All the long and overwhelming "terms and
conditions" that people have to sign before using any technology are one
example of the risks that come with forcing people to agree to things. We all
know that most people not only don't but probably can't read all the terms and
conditions for almost every service that grants us access to most public participation
and trade, and we all know that the personal information that is supposedly now the
property of people who got us to click certain boxes gives complete strangers
an absurd and dangerous amount of power over all kinds of people, including
vulnerable populations like children. At some point, the agreements will have
to be over-rided by more important factors and logic.
Here is a more specific example: I signed up
to pay my rent from an automated system because the property management company
kept pretending not to get my checks.
When I signed up, I had to agree to their terms, and one of the terms
said that they were not responsible for lost money even if the reason was
negligence on their part. I literally
had to agree that negligence would be okay in order to pay my rent.
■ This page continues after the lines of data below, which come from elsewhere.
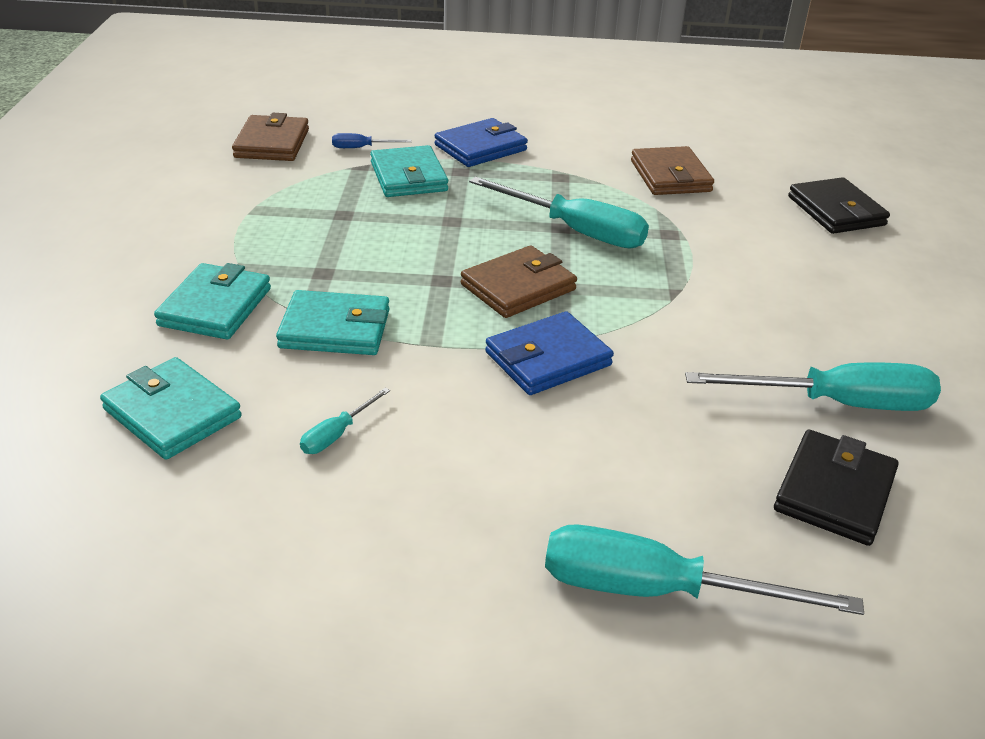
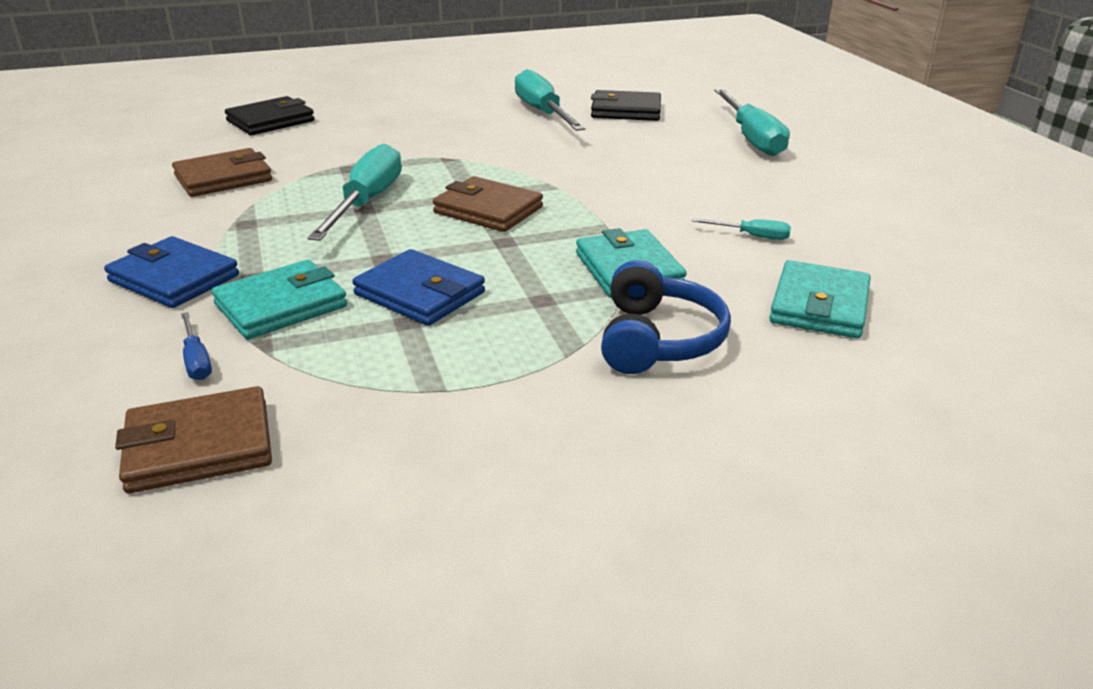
camera: 110 degrees left, 5 degrees down
(215, 307) = (658, 339): turquoise wallet -> blue headphones
(547, 359) = (580, 186): blue wallet -> blue wallet (420, 294)

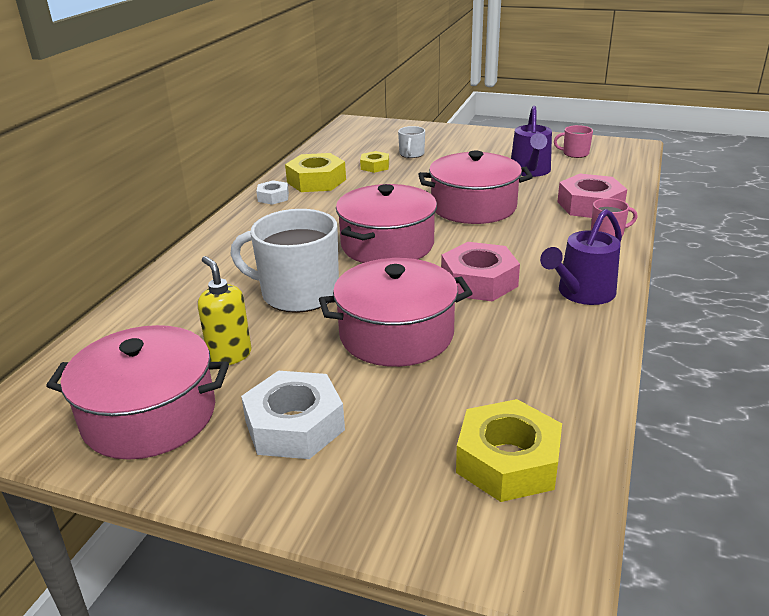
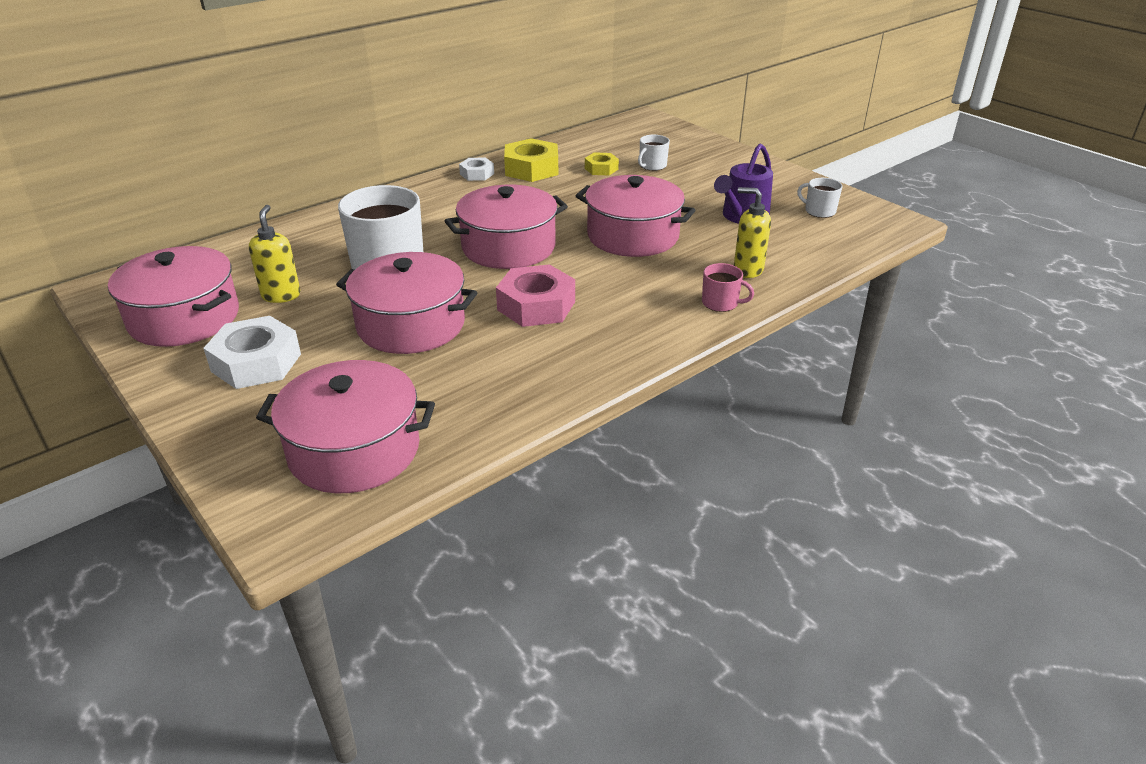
camera: 30 degrees right, 5 degrees up
(508, 461) = (354, 450): yellow nut -> pink pot
(575, 153) = (819, 211): pink mug -> white mug
(582, 293) = (608, 348): purple watering can -> none
(590, 205) = (747, 270): pink nut -> yellow soap dispenser

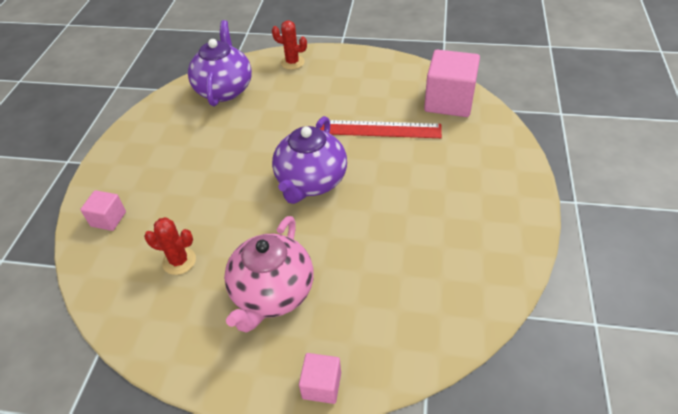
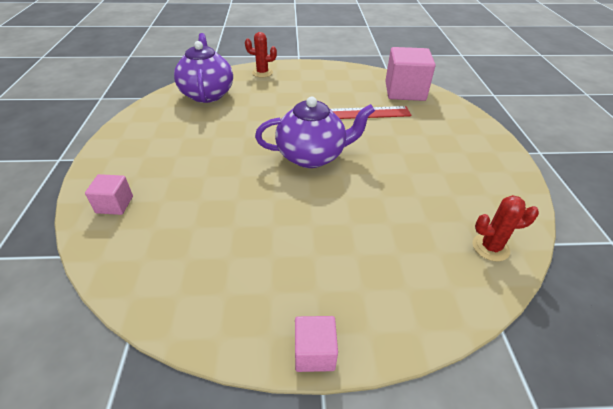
camera: 15 degrees left, 5 degrees down
(179, 261) = (202, 235): red cactus -> red cactus (490, 247)
(272, 294) = (310, 253): pink teapot -> none
(311, 182) = (312, 156): purple teapot -> purple teapot turned 105 degrees counterclockwise
(321, 385) = (396, 335): pink cube -> pink cube (314, 352)

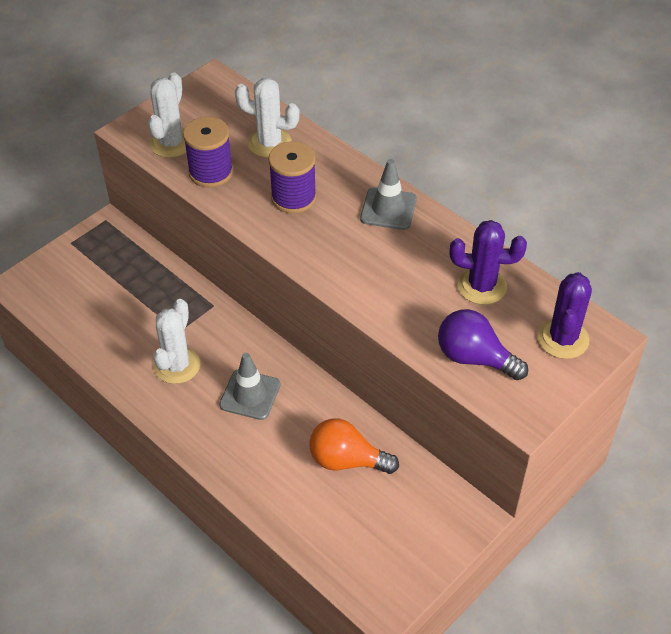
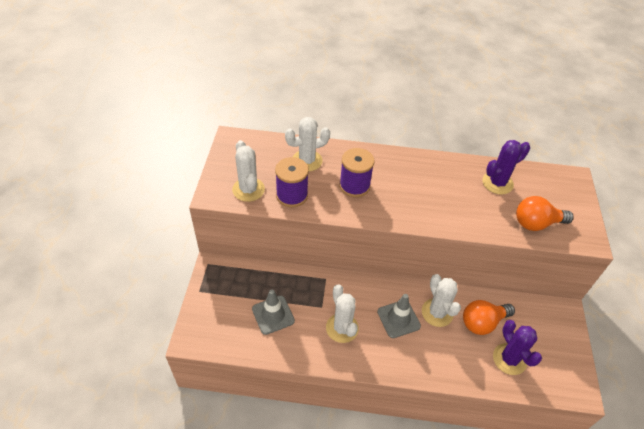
camera: 40 degrees left, 0 degrees up
(303, 416) = (437, 313): none -> white cactus
(388, 209) = (409, 166): grey traffic cone -> grey traffic cone (273, 315)
(474, 358) = (536, 223): purple light bulb -> orange light bulb
(563, 339) = (560, 189): purple cactus -> purple cactus (509, 359)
It is absurd, and if negligence happens, do
you think it will hold up in court? I
don't think it will, and I think they don't think so, either, otherwise they
would have done it. But some things they
will go ahead and try to get away with, and in this corrupt society, there is
agreement after agreement that people try to get people to sign in order to
have all the power.
But it isn't automatically justice to honor
all contracts, and if we put too much stock in it, the rampant abuse could
suddenly mean that contracts have no power, which is also dangerous. Systems and laws simply can't save a bad
society. They can only protect the good
that is already there. That is one of
the moral laws that governs reality, whether people agree to it or not.